La première chose que permet de saisir cette exposition est le chemin parcouru par l’artiste. Un chemin cohérent, qui avance sans faillir, empruntant aux multiples tendances qui l’entourent ce qui l’intéresse et correspond à sa représentation de la peinture. Bien sûr, le parti-pris chronologique fait beaucoup, mais également les explications claires et précises qui nous mènent de salle en salle. Et nous voyons un peintre en train de se créer lui-même à travers de ses productions successives, ce qui est fascinant. Faire découvrir l’oeuvre d’un artiste d’une manière accessible et subtile devrait être l’objectif de tout commissaire d’exposition et ce n’est malheureusement pas toujours le cas, des accrochages d’oeuvres juxtaposées sans lien visible tenant parfois lieu « d’exposition ». Ici, le parcours est limpide.
Nous découvrons un peintre qui se cherche, d’abord, au travers des multiples mouvements de l’après-guerre (Jackson Pollock et George Mathieu, cités par l’exposition sont faciles à identifier, même si la peinture est moins brute et fiévreuse que celle de Pollock et moins spectaculaire et décorative que celle de Mathieu). Un moment tenté par le Surréalisme, à la dureté duquel il ajoute l’acidité des couleurs (voir « Femelle Miroir II » ci-dessous), il s’inspire de toute l’effervescence qui l’entoure où il trouve un appui pour créer sa signature personnelle.
Les premières oeuvres personnelles sont tout de suite impressionnantes. A Galla Placidia et Peinture (Ecriture rose) sont d’immenses toiles auquel le peintre a consacré une année, travaillant à l’une le matin et à l’autre l’après-midi, les couvrant de mille signes, écriture ou « petites touches réveil ». Cela m’a beaucoup fait penser à Anselm Kiefer (voir article sur le blog), dans le mélange de mysticisme (les écritures qui emplissent « Ecriture rose » sont extraites de textes religieux ou philosophiques, « A Galla Placidia » fait référence aux mosaïques byzantines de la ville de Ravenne) à un travail sur l’innovation technique picturale.

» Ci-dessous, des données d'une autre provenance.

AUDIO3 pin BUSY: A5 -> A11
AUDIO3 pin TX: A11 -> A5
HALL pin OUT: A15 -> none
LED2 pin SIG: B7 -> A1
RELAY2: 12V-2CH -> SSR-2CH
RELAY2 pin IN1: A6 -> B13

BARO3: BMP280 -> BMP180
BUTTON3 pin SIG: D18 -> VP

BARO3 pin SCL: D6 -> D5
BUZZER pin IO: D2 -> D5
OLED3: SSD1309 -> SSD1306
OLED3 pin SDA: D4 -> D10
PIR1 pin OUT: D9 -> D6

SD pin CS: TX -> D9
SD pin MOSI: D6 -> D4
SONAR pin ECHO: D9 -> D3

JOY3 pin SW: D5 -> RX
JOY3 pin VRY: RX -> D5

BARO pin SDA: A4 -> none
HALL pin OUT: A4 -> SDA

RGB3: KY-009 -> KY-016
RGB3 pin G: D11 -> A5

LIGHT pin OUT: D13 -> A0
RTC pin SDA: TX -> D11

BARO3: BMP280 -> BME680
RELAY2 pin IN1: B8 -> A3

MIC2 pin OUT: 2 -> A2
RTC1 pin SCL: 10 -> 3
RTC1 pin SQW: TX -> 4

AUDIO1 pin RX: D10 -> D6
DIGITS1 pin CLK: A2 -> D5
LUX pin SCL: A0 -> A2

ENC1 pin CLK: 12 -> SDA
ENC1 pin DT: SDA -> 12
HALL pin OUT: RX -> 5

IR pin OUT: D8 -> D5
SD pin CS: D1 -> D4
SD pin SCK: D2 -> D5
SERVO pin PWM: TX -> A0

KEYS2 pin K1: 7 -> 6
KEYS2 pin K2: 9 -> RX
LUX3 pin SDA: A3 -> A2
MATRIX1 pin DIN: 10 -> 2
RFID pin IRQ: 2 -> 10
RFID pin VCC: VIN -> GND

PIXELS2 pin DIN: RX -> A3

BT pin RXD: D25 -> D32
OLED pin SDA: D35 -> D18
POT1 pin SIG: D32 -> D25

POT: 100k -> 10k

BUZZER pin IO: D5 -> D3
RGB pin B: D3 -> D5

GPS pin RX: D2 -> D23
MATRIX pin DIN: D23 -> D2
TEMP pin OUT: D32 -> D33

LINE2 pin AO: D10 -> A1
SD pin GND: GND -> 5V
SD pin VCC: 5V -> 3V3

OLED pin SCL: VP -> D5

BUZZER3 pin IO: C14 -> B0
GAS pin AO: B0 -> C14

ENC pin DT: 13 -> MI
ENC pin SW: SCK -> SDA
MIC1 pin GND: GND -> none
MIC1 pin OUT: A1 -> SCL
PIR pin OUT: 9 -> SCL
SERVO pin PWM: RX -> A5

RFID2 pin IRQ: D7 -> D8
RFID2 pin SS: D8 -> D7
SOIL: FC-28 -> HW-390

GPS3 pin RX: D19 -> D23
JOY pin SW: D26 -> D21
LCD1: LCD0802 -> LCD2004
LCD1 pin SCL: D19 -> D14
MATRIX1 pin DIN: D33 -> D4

Viennent ensuite l’ensemble des toiles qui sont les plus représentatives du peintre. A partir des années 1960 et jusqu’à la fin, il va expérimenter le fait de plier les toiles pendant le processus de peinture, ajoutant sa touche avant, pendant et/ou après pliure du support. Il s’agit bien ici d’oeuvres abstraites, qui ne s’essayent pas à représenter le réel, mais plutôt à travailler sur la texture et la couleur (bien que le motif ne soit pas absent). En cela, Simon Hantaï rejoint d’après moi Mark Rothko (1903-1970) et Pierre Soulages (né en 1919) dans leurs recherches. Combinant le hasard de sa technique et un important travail de recomposition, l’artiste crée des toiles belles et profondes, saturées de couleurs au départ, et qui s’épurent au fil du temps pour devenir parfois monochromes.
S’enchaînent ainsi la série des Mariales, les Catamurons (nom d’une maison de vacances), les Panses, les Meuns (village où s’installe le peintre peu avant 1970), les Etudes, les Blancs et les Tabulas. Vers la fin, le peintre, comme pour ne garder que l’essence de son oeuvre, découpe dans ses toiles gigantesques d’autres toiles, les Laissées, qui deviennent elles-mêmes d’autres oeuvres.
Autant de surfaces de couleurs et lumière travaillées ensemble, qui nous renvoient une poésie à l’origine cachée, que nous percevons, beauté apaisante et manifeste.
C’est un peintre à découvrir, si vous ne le connaissez pas.